Lewis Hyde: "Any human being can be made to look like a self-reliant unique if you adjust the lighting properly and drop a gray canvas behind the figure; but let history enter, and sufficient sunlight, and of a sudden will appear the horizonless, thousand-knotted net of human interdependence. The genius of a man like [Benjamin] Franklin is as much *dividual* as it is individual."

In a footnote, Hyde cites anthropologists who "seem to have revived this useful old word, as in this observation by McKim Marriott: 'Persons -- single actors -- are not thought in South Asia to be 'individual,' that is, indivisible, bounded units...Instead...persons are generally thought...to be 'dividual' or divisible." Dividual persons exist, Marriott explains, by absorbing materials from the world around them and, in turn, giving out material from themselves. [cited in Strathern, p. 348]

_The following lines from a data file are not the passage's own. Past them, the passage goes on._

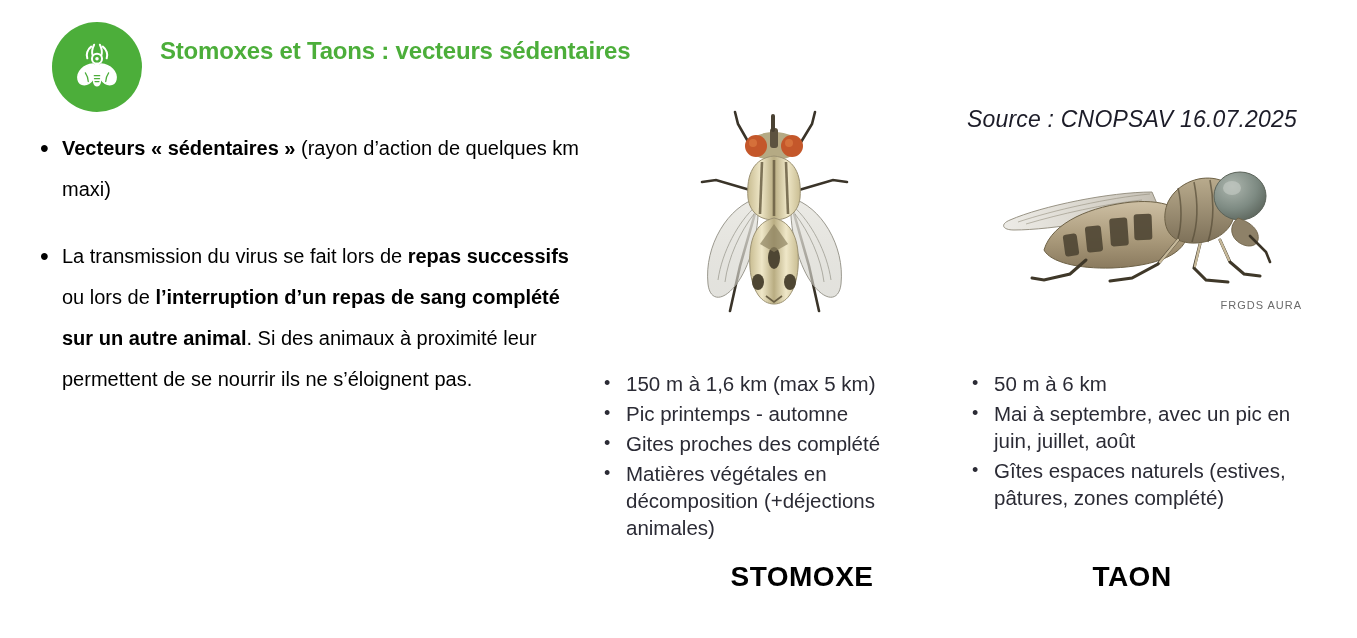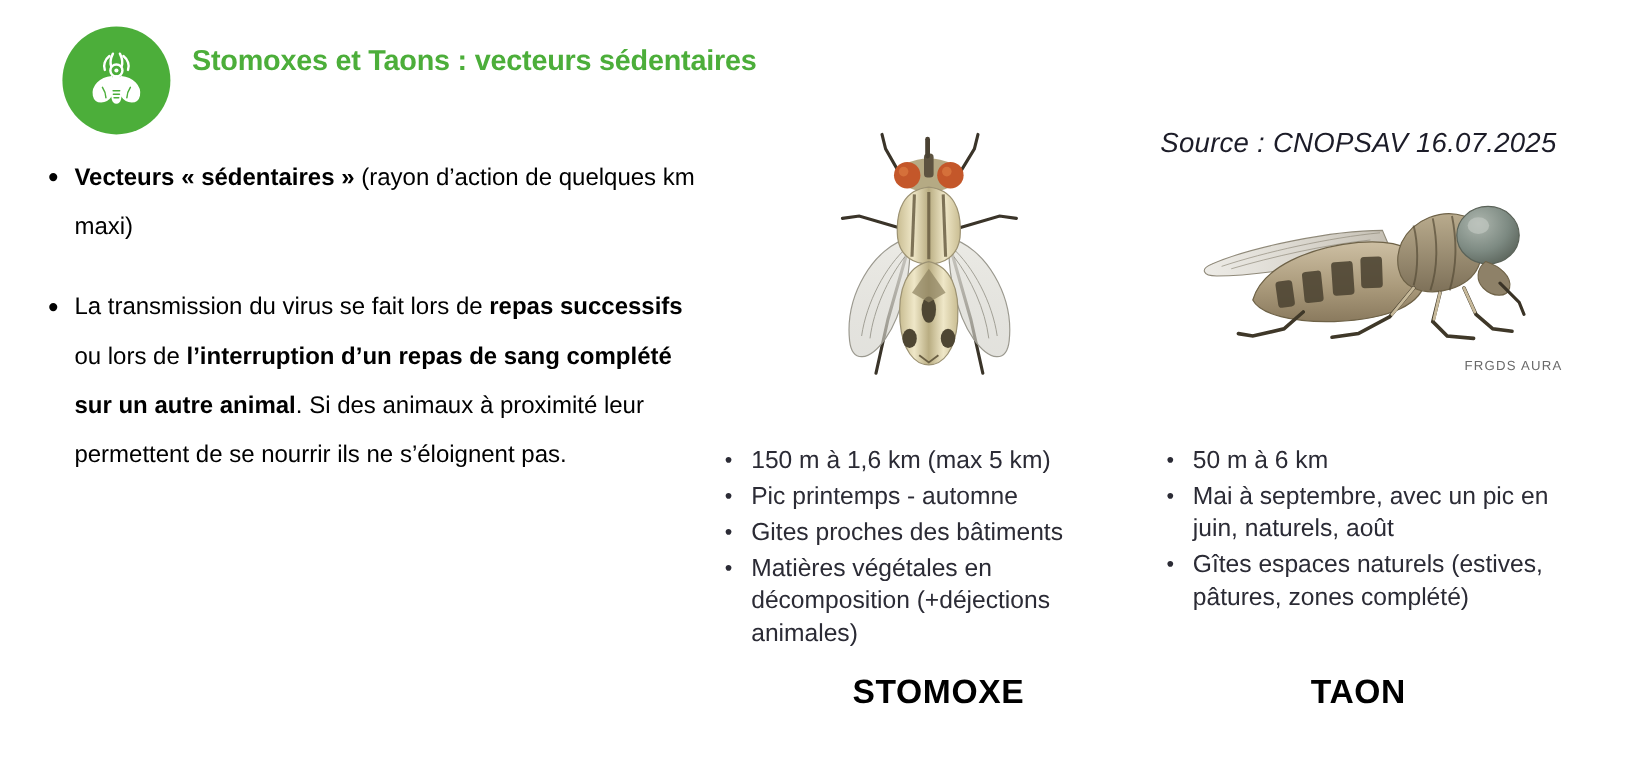--- a/index.html
+++ b/index.html
@@ -151,21 +151,21 @@
 
   
   .big-caption {
     position: absolute;
     font-size: 28px;
     font-weight: bold;
     color: #000000;
     text-align: center;
     letter-spacing: 0.5px;
   }
-  .cap-stomoxe { left: 604px; top: 561px; width: 356px; }
+  .cap-stomoxe { left: 624px; top: 561px; width: 356px; }
   .cap-taon    { left: 962px; top: 561px; width: 340px; }
 </style>
 </head>
 <body>
 
 <div class="header">
 
   <div class="logo-badge">
     <span>
       <svg width="62" height="62" viewBox="0 0 64 64" aria-hidden="true">
@@ -282,21 +282,21 @@
   <li>
     <span class="mini-dot">•</span>
     <span class="mini-label">150 m à 1,6 km (max 5 km)</span>
   </li>
   <li>
     <span class="mini-dot">•</span>
     <span class="mini-label">Pic printemps - automne</span>
   </li>
   <li>
     <span class="mini-dot">•</span>
-    <span class="mini-label">Gites proches des bâtiments</span>
+    <span class="mini-label">Gites proches des complété</span>
   </li>
   <li>
     <span class="mini-dot">•</span>
     <span class="mini-label">Matières végétales en décomposition (+déjections animales)</span>
   </li>
 </ul>
 
 <div class="big-caption cap-stomoxe">STOMOXE</div>
 
 <div class="col-taon">
@@ -370,21 +370,21 @@
   <div class="watermark">FRGDS AURA</div>
 </div>
 
 <ul class="mini-list list-taon">
   <li>
     <span class="mini-dot">•</span>
     <span class="mini-label">50 m à 6 km</span>
   </li>
   <li>
     <span class="mini-dot">•</span>
-    <span class="mini-label">Mai à septembre, avec un pic en juin, naturels, août</span>
+    <span class="mini-label">Mai à septembre, avec un pic en juin, juillet, août</span>
   </li>
   <li>
     <span class="mini-dot">•</span>
     <span class="mini-label">Gîtes espaces naturels (estives, pâtures, zones complété)</span>
   </li>
 </ul>
 
 <div class="big-caption cap-taon">TAON</div>
 
 </body></html>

Marilyn Strathern follows Marriott in a different context: 'Far from being regarded as unique entities, Melanesian persons are as dividually as they are individually conceived. They contain a generalized sociality within." p. 179, Common as Air

Full Strathern quote ends with: "Indeed, persons are frequently constructed as the plural and composite site of the relationships that produced them." Strathern, Marilyn. The gender of the Gift. (Berkeley: University of California Press, 1988).

Other sources:

LiPuma, Edward. "Modernity and forms of personhood in Melanesia." Bodies and Persons: Comparative Perspectives from Africa and Melanesia. Ed. Michael Lambek and Andrew Strathern. (Cambridge, U.K.; New York: Cambridge University Press, 1998): 53-79. Bird-David, Nurit. "'Animism' Revisited. Personhood, Environment, and Relational Epistomology." Current Anthropology. Vol. 40, Supplement (February 1999): 67-90. * * *

"...The state of autonomy is effective not because a person has set him/herself against 'social' interest, but rather celebrates his/her own self-contained sociality." [Strathern 349] Strathern speaks of the "enchainment of relations" for persons who "are multiply constituted." [Strathern 165] LiPuma's critique of Strathern amounts to saying that there shouldn't be such a contrast made between Western and Melanesian images of personhood. "In all cultures...there exists both individual and dividual ... aspects of personhood." [LiPuma 56] The foregrounding of one and hence the transparency of the other will vary in each culture and in each context. "...Persons emerge precisely from that tension between dividual and individual aspects/relations." [LiPuma 57; ital deleted] Geertz apparently also has a critique of imagining the individual as a single thing, "bounded and integrated, and set contrastingly against ... natural and social backgrounds." [cited in Bird-David 72] Individuation enactments the right to exclude; dividuation enacts the right to common.